▶ [Supplied records]:
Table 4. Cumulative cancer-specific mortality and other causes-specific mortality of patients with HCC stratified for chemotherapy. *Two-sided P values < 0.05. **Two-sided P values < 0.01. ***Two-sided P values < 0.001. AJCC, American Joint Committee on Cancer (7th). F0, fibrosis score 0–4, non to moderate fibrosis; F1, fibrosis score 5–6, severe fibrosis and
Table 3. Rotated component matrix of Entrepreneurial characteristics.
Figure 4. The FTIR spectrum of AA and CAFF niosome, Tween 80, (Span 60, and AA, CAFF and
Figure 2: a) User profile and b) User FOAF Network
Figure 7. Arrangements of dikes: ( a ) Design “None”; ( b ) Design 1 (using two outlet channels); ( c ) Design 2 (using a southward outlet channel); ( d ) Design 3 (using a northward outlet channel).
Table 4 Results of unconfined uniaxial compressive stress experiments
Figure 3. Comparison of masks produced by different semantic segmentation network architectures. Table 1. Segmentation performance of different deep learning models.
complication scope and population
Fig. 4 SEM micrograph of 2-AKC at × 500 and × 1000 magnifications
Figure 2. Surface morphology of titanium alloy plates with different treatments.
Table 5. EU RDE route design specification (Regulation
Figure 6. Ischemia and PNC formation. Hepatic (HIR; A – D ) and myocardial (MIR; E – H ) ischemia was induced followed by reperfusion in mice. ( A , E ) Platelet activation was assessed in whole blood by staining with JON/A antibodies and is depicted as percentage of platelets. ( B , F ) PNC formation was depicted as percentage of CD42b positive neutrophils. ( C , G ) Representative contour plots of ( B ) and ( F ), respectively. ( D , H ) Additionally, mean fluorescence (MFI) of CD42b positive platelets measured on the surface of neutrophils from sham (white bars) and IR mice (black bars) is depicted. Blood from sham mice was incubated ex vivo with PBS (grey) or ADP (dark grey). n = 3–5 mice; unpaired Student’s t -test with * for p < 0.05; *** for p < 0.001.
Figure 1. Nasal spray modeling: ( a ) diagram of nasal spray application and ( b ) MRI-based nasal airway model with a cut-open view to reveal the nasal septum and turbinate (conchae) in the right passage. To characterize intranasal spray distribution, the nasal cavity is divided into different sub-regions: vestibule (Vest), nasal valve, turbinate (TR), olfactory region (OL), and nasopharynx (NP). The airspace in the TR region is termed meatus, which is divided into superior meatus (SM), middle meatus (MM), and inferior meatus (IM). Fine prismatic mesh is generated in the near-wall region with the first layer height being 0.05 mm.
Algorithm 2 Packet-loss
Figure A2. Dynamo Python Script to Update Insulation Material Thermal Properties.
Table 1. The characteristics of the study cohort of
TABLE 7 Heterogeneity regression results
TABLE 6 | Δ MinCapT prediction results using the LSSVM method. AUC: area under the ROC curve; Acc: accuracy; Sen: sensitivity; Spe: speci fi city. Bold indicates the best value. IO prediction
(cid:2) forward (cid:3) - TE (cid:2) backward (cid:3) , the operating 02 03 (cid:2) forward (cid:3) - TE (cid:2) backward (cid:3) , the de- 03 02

▶ [What needs to be done]: Please reproduce exactly the lines in the listing above from the one containing "Figure 3. Comparison" through the one containing "Table 5. EU", both included, and nothing more.

▶ [Exercise response]:
Figure 3. Comparison of masks produced by different semantic segmentation network architectures. Table 1. Segmentation performance of different deep learning models.
complication scope and population
Fig. 4 SEM micrograph of 2-AKC at × 500 and × 1000 magnifications
Figure 2. Surface morphology of titanium alloy plates with different treatments.
Table 5. EU RDE route design specification (Regulation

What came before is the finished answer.